In 2019, the University of Washington assembled an Innovation Roundtable of some of the most prominent venture capitalists, angel investors, and innovation leaders in the Pacific Northwest. The aim was to find ways to expand the institute’s innovation ecosystem across the region with partnerships in both the public and private sectors, accelerating startup creation and the transfer of technology to market.
After examining five models, the roundtable selected Creative Destruction Lab (CDL). A nonprofit organization, CDL’s mission is to bridge the gap between market opportunities, capital, talent, and expertise in Silicon Valley and its 12 global sites, each connected to a leading educational institution.
With the launch of CDL-Seattle in May 2021, UW joined a global network that spans HEC Paris, the University of Oxford’s Saïd Business
School, Rotman School of Management at the University of Toronto, and the University of British Columbia’s Sauder School of Business, to name a few.

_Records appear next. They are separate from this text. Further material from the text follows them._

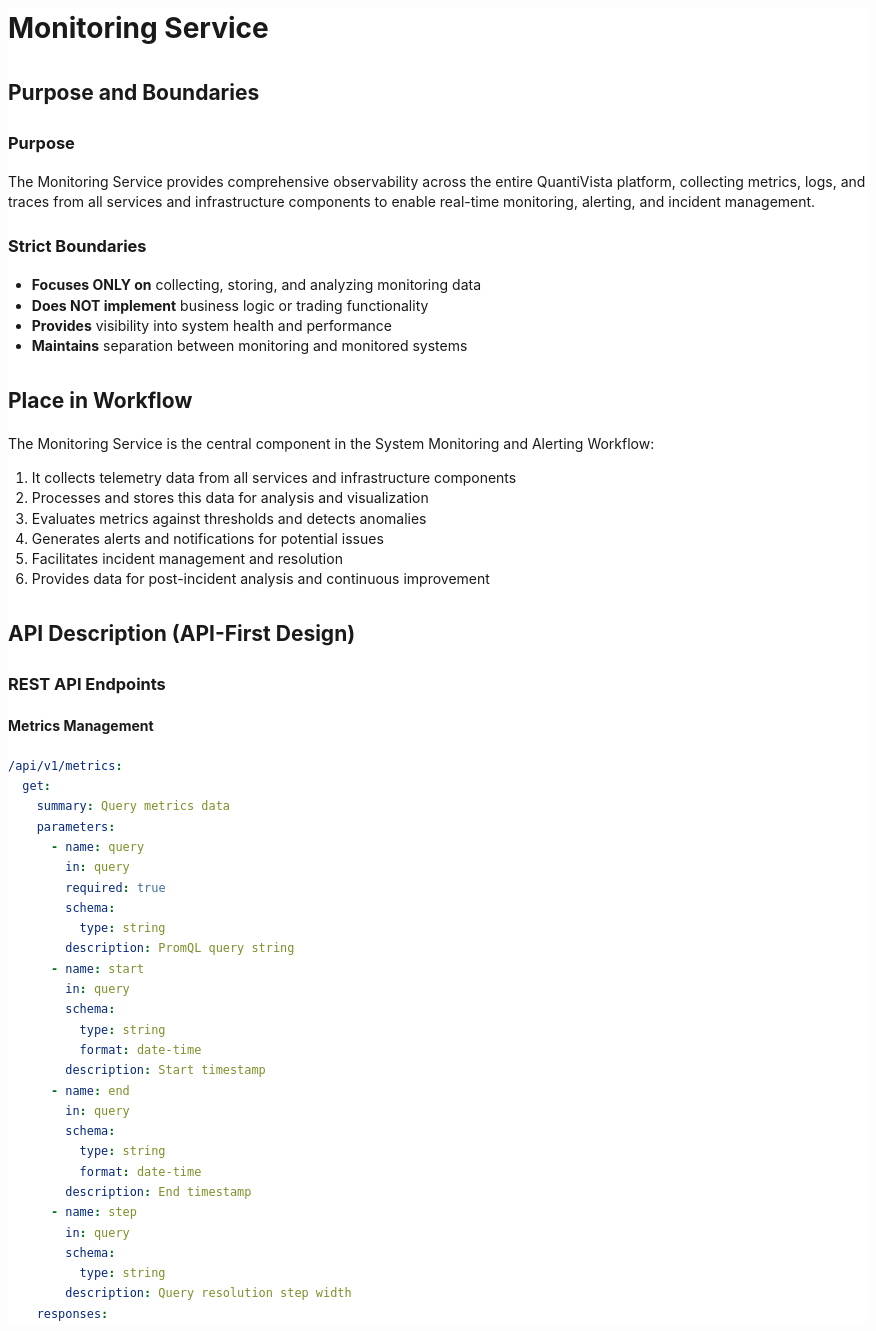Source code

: # Monitoring Service

## Purpose and Boundaries

### Purpose
The Monitoring Service provides comprehensive observability across the entire QuantiVista platform, collecting metrics, logs, and traces from all services and infrastructure components to enable real-time monitoring, alerting, and incident management.

### Strict Boundaries
- **Focuses ONLY on** collecting, storing, and analyzing monitoring data
- **Does NOT implement** business logic or trading functionality
- **Provides** visibility into system health and performance
- **Maintains** separation between monitoring and monitored systems

## Place in Workflow
The Monitoring Service is the central component in the System Monitoring and Alerting Workflow:

1. It collects telemetry data from all services and infrastructure components
2. Processes and stores this data for analysis and visualization
3. Evaluates metrics against thresholds and detects anomalies
4. Generates alerts and notifications for potential issues
5. Facilitates incident management and resolution
6. Provides data for post-incident analysis and continuous improvement

## API Description (API-First Design)

### REST API Endpoints

#### Metrics Management

```yaml
/api/v1/metrics:
  get:
    summary: Query metrics data
    parameters:
      - name: query
        in: query
        required: true
        schema:
          type: string
        description: PromQL query string
      - name: start
        in: query
        schema:
          type: string
          format: date-time
        description: Start timestamp
      - name: end
        in: query
        schema:
          type: string
          format: date-time
        description: End timestamp
      - name: step
        in: query
        schema:
          type: string
        description: Query resolution step width
    responses:
```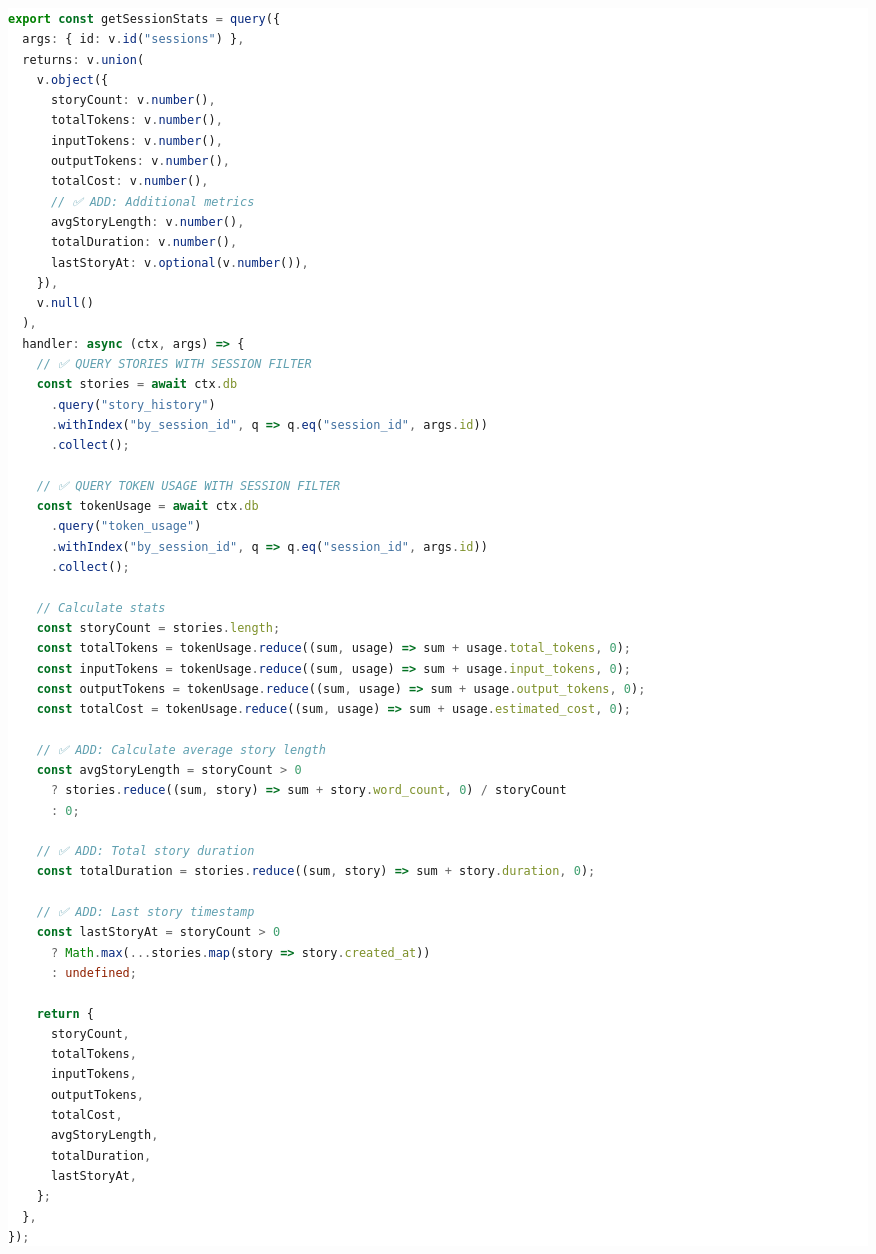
 ```typescript
export const getSessionStats = query({
  args: { id: v.id("sessions") },
  returns: v.union(
    v.object({
      storyCount: v.number(),
      totalTokens: v.number(),
      inputTokens: v.number(),
      outputTokens: v.number(),
      totalCost: v.number(),
      // ✅ ADD: Additional metrics
      avgStoryLength: v.number(),
      totalDuration: v.number(),
      lastStoryAt: v.optional(v.number()),
    }),
    v.null()
  ),
  handler: async (ctx, args) => {
    // ✅ QUERY STORIES WITH SESSION FILTER
    const stories = await ctx.db
      .query("story_history")
      .withIndex("by_session_id", q => q.eq("session_id", args.id))
      .collect();
    
    // ✅ QUERY TOKEN USAGE WITH SESSION FILTER
    const tokenUsage = await ctx.db
      .query("token_usage")
      .withIndex("by_session_id", q => q.eq("session_id", args.id))
      .collect();
    
    // Calculate stats
    const storyCount = stories.length;
    const totalTokens = tokenUsage.reduce((sum, usage) => sum + usage.total_tokens, 0);
    const inputTokens = tokenUsage.reduce((sum, usage) => sum + usage.input_tokens, 0);
    const outputTokens = tokenUsage.reduce((sum, usage) => sum + usage.output_tokens, 0);
    const totalCost = tokenUsage.reduce((sum, usage) => sum + usage.estimated_cost, 0);
    
    // ✅ ADD: Calculate average story length
    const avgStoryLength = storyCount > 0
      ? stories.reduce((sum, story) => sum + story.word_count, 0) / storyCount
      : 0;
    
    // ✅ ADD: Total story duration
    const totalDuration = stories.reduce((sum, story) => sum + story.duration, 0);
    
    // ✅ ADD: Last story timestamp
    const lastStoryAt = storyCount > 0
      ? Math.max(...stories.map(story => story.created_at))
      : undefined;
    
    return {
      storyCount,
      totalTokens,
      inputTokens,
      outputTokens,
      totalCost,
      avgStoryLength,
      totalDuration,
      lastStoryAt,
    };
  },
});
```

CDL-Seattle’s launch also helped UW attain one of the roundtable’s goals at inception, formalizing partnerships across campus and with the private sector. Notable founding partners include the College of Engineering, Paul G. Allen School of Computer Science & Engineering, and CoMotion Labs, as well as Microsoft Corporation, Washington Research Foundation, Foster Foundation, and Allen Institute for Artificial Intelligence (AI2).
Each fall, CDL admits a cohort of massively scalable, seed-stage, science-and technology-based ventures into 20 streams, including Seattle-based Computational Health and Advanced Manufacturing. Unlike its peers, CDL does not take equity or IP ownership in ventures. There are no fees to participate.
For participating startups, CDL presents an opportunity unlike any other due to the caliber of its mentors and the depth of their engagement. At the core of CDL’s nine-month mentorship program are five intensive, day-long objective-setting sessions. Venture founders and CEOs benefit from the guidance of world-leading scientists, engineers, economists, and seasoned, successful
entrepreneurs. They get to be in the room while thought leaders debate and come to a consensus on their venture’s next steps.
For the duration of the program, these world-class mentors act as a surrogate board of directors offering technical advice and expertise. To help ensure objectives are met, top EMBA and MBA students embed with their ventures to provide hands-on support. Participants are also provided networking opportunities with prominent angel investors and venture capitalists. The program targets massively scalable enterprises—with technology or science as a core competitive differentiator—led by ambitious founders and CEOs willing to move fast and take on risks and external capital.
CDL alumni are redefining success by pushing the boundaries of what’s possible, making strides in the advancement of AI, climate, health, quantum, and more. Take, for instance, Cellens, co-founded by CEO Jean Pham. An alum of CDL-Seattle’s 2021/22 Computational Health stream, the Boston-based startup is pioneering an AI-based cell imaging platform for bladder cancer diagnostics.